Configure the Connector

  1. On the Administration Console home page , under Connectors, select your CSV connector.
  2. Specify the filesystems paths to crawl
  3. Configure the connector’s main parameters as follows:

    Parameter

    Description

    Encoding

    Specifies the file encoding to use, by default, UTF-8

    Column delimiter

    Specifies the column delimiter to use. By default, commas ',' are used.

    Escaping character

    Specifies the character used to escape special characters. You can use it before the quoting character, the column delimiter, and the escaping character itself. Use \0 if you do not want to escape characters.

    Quoting character

    Specifies the characters used to begin and end a string. Use \0 if you do not want to index quoting characters.

    Treat first row as header

    Specifies if the columns of the first row of your CSV file are column headers. These column headers are used as meta names. If you do not have headers in your CSV file, clear this option. Column names are then imported as 0, 1, 2, 3. You can customize these names using the Custom column names option.

    File extensions

    Specifies the file extensions to process, by default, csv. Separate extensions with spaces.

    Filesystem paths

    Enter the filesystem path for the csv file or directory to crawl.
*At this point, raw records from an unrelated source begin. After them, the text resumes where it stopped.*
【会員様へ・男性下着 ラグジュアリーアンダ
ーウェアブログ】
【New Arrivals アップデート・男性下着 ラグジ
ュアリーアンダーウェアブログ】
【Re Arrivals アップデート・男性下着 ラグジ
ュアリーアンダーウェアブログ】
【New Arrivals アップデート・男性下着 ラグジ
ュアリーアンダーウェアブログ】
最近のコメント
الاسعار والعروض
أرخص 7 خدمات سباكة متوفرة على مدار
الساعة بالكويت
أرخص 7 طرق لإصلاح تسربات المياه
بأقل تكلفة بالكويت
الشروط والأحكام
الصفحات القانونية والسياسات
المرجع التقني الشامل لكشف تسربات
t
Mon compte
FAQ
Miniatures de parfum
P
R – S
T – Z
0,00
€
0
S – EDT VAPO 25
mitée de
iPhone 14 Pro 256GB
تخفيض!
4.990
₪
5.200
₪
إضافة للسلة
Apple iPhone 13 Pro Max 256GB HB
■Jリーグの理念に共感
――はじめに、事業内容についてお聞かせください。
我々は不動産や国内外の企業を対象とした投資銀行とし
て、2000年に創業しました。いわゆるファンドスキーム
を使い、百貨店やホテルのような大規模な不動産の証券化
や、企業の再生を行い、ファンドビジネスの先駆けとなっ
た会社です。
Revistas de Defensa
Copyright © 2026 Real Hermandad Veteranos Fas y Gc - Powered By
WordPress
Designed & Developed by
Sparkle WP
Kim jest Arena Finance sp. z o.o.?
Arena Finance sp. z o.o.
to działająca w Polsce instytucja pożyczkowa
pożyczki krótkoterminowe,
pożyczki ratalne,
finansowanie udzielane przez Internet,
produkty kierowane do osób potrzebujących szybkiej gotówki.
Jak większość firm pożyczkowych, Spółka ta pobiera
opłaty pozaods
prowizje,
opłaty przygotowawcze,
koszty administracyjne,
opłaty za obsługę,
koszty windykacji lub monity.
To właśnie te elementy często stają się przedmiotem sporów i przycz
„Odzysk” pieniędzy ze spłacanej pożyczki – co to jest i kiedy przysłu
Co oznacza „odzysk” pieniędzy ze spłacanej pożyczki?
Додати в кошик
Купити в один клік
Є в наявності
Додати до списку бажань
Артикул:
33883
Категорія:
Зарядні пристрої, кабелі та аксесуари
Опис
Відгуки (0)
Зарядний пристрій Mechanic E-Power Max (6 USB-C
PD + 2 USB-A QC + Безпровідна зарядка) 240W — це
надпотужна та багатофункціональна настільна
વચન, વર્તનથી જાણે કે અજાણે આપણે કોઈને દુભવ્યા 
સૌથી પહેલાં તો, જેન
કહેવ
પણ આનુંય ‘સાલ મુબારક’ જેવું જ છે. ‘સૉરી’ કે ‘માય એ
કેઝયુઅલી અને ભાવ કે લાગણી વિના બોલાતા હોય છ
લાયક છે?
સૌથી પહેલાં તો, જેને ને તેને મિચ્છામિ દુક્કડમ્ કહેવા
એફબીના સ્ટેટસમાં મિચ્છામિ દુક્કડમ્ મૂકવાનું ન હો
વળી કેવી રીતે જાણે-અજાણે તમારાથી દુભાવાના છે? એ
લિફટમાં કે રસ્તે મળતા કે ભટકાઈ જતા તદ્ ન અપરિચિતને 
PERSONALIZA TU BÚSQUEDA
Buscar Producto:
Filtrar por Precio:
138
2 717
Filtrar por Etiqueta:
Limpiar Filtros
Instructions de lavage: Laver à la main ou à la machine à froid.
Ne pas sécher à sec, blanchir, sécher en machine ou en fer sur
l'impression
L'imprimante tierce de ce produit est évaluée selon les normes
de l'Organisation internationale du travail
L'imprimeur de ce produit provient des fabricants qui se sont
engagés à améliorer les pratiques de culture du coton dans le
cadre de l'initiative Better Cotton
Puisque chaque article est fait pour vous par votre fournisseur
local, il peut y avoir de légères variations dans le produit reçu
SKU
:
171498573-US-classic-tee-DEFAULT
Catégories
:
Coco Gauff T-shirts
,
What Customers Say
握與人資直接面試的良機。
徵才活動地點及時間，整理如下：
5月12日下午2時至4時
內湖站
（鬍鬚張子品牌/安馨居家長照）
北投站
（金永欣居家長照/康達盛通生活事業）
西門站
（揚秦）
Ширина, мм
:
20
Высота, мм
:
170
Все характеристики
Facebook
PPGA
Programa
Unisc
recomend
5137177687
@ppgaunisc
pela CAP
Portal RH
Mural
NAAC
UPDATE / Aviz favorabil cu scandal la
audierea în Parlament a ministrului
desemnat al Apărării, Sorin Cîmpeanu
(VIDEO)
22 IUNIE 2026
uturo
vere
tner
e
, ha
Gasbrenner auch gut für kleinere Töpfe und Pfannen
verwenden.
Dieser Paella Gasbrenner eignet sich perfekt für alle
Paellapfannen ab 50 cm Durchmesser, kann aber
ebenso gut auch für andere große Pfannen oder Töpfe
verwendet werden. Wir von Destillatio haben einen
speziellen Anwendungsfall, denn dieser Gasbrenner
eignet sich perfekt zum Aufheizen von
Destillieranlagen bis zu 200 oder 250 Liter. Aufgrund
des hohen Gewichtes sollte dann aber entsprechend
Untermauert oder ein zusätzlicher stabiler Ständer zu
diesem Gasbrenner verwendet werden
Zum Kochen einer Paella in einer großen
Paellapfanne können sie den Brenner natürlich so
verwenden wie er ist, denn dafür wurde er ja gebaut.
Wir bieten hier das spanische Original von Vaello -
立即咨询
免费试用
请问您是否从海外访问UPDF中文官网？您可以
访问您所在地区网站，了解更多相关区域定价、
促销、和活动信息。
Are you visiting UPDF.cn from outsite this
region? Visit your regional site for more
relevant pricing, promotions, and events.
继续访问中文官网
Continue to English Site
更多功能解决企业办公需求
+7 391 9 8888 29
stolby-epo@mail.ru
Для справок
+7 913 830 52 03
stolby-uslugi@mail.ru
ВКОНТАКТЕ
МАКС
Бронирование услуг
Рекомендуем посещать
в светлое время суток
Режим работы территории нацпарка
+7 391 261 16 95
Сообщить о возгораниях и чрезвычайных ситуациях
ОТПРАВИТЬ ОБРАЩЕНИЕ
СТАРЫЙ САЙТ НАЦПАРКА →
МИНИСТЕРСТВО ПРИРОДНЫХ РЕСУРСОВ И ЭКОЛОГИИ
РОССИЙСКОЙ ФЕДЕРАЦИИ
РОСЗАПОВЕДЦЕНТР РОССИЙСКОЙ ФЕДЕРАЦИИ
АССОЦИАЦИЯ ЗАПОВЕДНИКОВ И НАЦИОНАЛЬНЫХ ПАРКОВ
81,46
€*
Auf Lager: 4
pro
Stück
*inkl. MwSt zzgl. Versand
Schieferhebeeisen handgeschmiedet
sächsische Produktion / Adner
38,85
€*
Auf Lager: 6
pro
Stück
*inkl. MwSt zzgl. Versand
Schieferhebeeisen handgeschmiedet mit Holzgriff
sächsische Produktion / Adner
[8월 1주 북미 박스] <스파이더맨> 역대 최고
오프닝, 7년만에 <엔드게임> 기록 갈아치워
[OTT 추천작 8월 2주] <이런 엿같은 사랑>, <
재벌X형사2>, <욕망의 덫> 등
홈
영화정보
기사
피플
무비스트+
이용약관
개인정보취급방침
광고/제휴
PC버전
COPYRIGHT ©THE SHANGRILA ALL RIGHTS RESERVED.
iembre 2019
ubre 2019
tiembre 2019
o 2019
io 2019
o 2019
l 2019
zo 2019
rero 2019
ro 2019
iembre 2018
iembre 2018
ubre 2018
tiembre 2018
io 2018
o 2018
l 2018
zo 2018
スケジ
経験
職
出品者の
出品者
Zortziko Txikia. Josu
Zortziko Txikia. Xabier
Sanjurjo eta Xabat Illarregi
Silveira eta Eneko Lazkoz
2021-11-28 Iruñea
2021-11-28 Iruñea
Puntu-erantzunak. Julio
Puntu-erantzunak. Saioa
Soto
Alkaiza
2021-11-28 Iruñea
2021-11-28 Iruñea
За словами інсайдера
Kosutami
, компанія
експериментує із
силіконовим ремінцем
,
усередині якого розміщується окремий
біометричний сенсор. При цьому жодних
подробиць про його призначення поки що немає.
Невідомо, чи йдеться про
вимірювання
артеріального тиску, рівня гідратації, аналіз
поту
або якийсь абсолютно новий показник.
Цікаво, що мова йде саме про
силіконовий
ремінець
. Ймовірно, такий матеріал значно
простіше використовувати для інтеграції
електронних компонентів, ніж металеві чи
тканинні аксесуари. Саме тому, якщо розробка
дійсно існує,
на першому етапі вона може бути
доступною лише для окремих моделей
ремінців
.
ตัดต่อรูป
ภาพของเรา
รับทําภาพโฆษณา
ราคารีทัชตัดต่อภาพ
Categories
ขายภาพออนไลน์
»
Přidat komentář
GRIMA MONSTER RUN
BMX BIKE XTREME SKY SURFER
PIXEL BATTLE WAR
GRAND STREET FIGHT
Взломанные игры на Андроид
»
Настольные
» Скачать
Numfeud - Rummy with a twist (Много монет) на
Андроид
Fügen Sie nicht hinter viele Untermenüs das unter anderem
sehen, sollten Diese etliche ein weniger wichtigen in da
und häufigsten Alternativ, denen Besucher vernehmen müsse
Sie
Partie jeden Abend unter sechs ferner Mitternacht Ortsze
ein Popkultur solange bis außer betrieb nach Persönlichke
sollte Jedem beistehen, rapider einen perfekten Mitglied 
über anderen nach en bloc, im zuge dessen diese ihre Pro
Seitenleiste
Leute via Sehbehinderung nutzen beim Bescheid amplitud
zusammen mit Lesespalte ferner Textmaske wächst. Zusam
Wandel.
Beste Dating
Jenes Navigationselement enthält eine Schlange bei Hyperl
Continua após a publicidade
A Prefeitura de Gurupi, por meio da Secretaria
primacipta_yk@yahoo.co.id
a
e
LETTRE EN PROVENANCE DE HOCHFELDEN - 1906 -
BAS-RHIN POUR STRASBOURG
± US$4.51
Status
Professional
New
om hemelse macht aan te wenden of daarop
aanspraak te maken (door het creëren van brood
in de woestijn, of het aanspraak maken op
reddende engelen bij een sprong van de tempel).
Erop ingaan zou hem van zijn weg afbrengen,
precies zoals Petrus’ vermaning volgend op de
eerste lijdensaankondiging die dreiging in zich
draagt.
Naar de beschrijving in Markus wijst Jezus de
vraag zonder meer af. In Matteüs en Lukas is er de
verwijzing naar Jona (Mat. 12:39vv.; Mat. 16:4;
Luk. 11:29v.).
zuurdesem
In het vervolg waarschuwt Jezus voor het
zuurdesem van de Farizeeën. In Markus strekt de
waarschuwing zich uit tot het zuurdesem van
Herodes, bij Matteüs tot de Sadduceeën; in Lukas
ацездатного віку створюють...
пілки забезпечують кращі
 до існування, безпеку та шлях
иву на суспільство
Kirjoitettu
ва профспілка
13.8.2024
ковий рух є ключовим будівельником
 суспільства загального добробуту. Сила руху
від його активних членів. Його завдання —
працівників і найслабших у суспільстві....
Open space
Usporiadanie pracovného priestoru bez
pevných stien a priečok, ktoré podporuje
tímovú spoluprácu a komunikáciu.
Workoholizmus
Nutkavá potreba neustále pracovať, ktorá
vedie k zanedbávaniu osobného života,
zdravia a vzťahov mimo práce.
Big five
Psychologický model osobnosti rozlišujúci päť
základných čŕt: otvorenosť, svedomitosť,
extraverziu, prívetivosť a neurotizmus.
You can prefix paths by:

    • data:// OR /data – relative to the <DATADIR>
    • resource:// – relative to the NGRESOURCEPATH (see definition on <DATADIR>/bin/ngstart.env)
    • kit:// – relative to the <INSTALLDIR>
    • file:// – absolute path, for example, file://temp/csv-data/
    • run:// – relative to the NGRUNDIR (see definition on <DATADIR>/bin/ngstart.env)
    • config:// – relative to the NGCONFIGDIR (see definition on <DATADIR>/bin/ngstart.env)
    • Click Add item for each path you want to crawl.

  4. Configure the optional parameters:

    Parameter

    Description

    Max. row

    Specifies the maximum number of rows to crawl

    Prefix

    Specifies the prefix to add to each meta.

    Meta normalization

    Normalizes meta names by converting names to lowercase and spaces to underscores.

    Public security

    Pushes the Everybody security token with the document.

    Custom URI

    Specifies the separator and the list of columns to concatenate and build the URI. Beware, in case of multivalued metas, only the first value is used.

    If empty, the URI is generated automatically as the file name plus the row number.

    Columns selection

    By default, the connector crawls all CSV file columns unless you specify a filter. You can specify a filter here to exclude or include columns, for example, column D.

    Note: If the Treat first row as header option is selected, you can click in the Columns field to get column name suggestions.

    Custom column names

    To rename the specified Column name to a Meta name that is used in the Exalead CloudView index.

    Group by

    The set of columns included in the document URI determines how the rows are accumulated. For more information, see Aggregate Column Values.

    The Distinct option ensures that if column values are identical, the value appears only once.

    Push API filter

    Create an entry for each filter to apply. For more information, see Push API filters in the Exalead CloudView Connector Programmer's Guide

Check the CSV Config

  1. From the Exalead CloudView home page, click the connector name.
  2. Click Check config.
  3. Click Apply to save and apply the configuration changes.
    You are now ready to scan and index your documents.